Whynot, your second post was right. I was showing what the results of a social contractarian system would be if implemented consistently, not arguing that we currently live under such a system.

That may well be true, but it doesn’t provide us much in the way of moral guidance. For example, it’s probably true from an evolutionary perspective that members of our immediate social group are far more important to us than other folks, and that warfare springs from this impulse. Nonetheless, we most of us find something terribly wrong with killing another person because they look different from us, even though that’s probably an evolutionary artifact.

For the purpose of this discussion, I’m going to assume that we behave as free-willed beings and that right and wrong are meaningful concepts. These may be incorrect assumptions, but it’s hard to discuss morality without making them.

Daniel

That’s why the application of reason and the extension of that innate ‘moral’ concept - through reason - takes us the rest of the way. When asking for a “reason” why is wrong to kill a profoundly retarded person under the “social contract” - we seem to have a hard time providing that. That’s because, as I see this, there is no “reason.” The answer isn’t based in reason — but there is empathy, the innate feeling that this is wrong (all else being equal). So, in regards to other humans, there isn’t this “social contract” in the sense of “I will not hit you if you forego hitting me.” We’re already “social” whether we like that or don’t. The “social contract” - so to speak - is already a part of who we are and isn’t a ‘contact’ in the usual sense of the word. So – concern for another, be it genetic kin, friend, or social contact, aren’t ‘reasoned’ responses in that sense, but may be responses that are the results of evolutionary selection as social human animals. Hence - to ask for the “reason” is looking in the wrong place - the wrong motivation.

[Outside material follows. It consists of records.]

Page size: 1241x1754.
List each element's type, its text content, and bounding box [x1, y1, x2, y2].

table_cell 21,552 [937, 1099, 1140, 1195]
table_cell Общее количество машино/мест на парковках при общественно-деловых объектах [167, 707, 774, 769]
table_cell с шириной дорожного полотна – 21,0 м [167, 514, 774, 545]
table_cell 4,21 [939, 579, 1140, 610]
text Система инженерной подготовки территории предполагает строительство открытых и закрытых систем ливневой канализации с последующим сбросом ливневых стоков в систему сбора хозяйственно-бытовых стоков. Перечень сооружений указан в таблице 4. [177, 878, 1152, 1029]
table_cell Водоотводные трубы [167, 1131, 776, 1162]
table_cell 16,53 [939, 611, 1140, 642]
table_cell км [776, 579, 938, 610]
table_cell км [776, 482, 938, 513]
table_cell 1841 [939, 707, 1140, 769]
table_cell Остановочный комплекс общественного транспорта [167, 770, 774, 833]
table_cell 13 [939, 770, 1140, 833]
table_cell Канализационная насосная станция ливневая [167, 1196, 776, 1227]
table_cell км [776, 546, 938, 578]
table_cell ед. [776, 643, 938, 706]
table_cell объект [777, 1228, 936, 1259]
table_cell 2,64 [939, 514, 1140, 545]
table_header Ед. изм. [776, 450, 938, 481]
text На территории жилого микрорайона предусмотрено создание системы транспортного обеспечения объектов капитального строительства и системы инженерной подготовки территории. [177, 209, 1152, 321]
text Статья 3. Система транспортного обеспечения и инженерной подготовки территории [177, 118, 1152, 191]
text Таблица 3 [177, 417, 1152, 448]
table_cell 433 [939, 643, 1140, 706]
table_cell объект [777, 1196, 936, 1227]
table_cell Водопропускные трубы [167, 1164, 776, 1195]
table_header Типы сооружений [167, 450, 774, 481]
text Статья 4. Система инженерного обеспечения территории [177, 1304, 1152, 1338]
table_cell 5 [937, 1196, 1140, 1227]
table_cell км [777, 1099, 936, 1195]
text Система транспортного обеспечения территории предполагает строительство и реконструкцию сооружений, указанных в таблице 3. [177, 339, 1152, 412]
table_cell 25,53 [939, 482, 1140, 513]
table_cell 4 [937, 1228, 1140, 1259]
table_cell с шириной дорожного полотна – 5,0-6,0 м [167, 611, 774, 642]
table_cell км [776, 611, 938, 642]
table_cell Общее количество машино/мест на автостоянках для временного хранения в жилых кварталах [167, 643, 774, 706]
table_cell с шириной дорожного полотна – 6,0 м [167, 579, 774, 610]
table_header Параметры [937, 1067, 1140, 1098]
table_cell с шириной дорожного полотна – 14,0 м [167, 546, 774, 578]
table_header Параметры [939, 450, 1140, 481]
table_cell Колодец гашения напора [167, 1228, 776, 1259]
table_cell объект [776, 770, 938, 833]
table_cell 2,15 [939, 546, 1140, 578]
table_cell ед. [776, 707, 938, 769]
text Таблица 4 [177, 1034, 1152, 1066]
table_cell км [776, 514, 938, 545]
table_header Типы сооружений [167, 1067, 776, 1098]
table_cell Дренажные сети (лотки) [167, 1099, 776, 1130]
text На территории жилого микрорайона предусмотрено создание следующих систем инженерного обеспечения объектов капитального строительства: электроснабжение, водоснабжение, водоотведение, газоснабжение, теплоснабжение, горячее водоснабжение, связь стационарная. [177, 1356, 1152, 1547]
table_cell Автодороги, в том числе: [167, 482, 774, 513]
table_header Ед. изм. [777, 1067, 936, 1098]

On the other hand - we are reasoning animals, and as such, we aren’t limited to our animal responses. My reasoning faculty allows me to ask the questions and question my own motivations. I can, in response to this, my reasoned answers, change my behavior toward others. -

You can invite a human relative over for the Holidays, and he/she won’t shit all over the place and eat your newborn infant. Try that with your chimpanzees. They are animals. I realize that animal rights activists (who I dislike more than most criminal humans and a believe to be trully mentally derranged and an absolute cancer on world society) want to see them as human, but they’re animals and therefore normal people with a modicum of common sense see that are dramatically lesser beings.